WHAT YOU HAVE TO DO:
Among the entries that follow, the required portion opens with the line containing "my.gov.uz website has been apprehended." and closes with the line containing "18:11 / 17.07.2026". Give that portion again exactly, and nothing else.

DATA SHOWN:
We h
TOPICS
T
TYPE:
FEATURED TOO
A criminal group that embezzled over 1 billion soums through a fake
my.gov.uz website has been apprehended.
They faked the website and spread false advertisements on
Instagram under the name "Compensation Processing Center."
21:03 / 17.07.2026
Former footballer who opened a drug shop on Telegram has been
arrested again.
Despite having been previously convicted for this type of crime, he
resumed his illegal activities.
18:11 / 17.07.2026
...
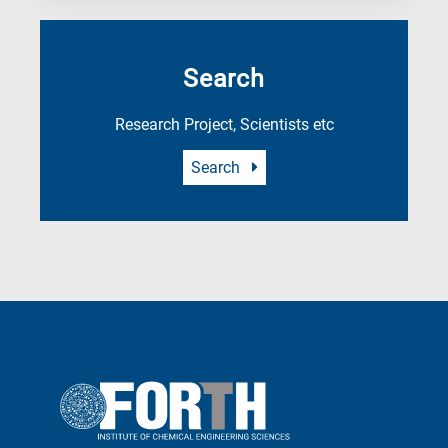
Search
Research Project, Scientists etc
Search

WORKED SOLUTION:
my.gov.uz website has been apprehended.
They faked the website and spread false advertisements on
Instagram under the name "Compensation Processing Center."
21:03 / 17.07.2026
Former footballer who opened a drug shop on Telegram has been
arrested again.
Despite having been previously convicted for this type of crime, he
resumed his illegal activities.
18:11 / 17.07.2026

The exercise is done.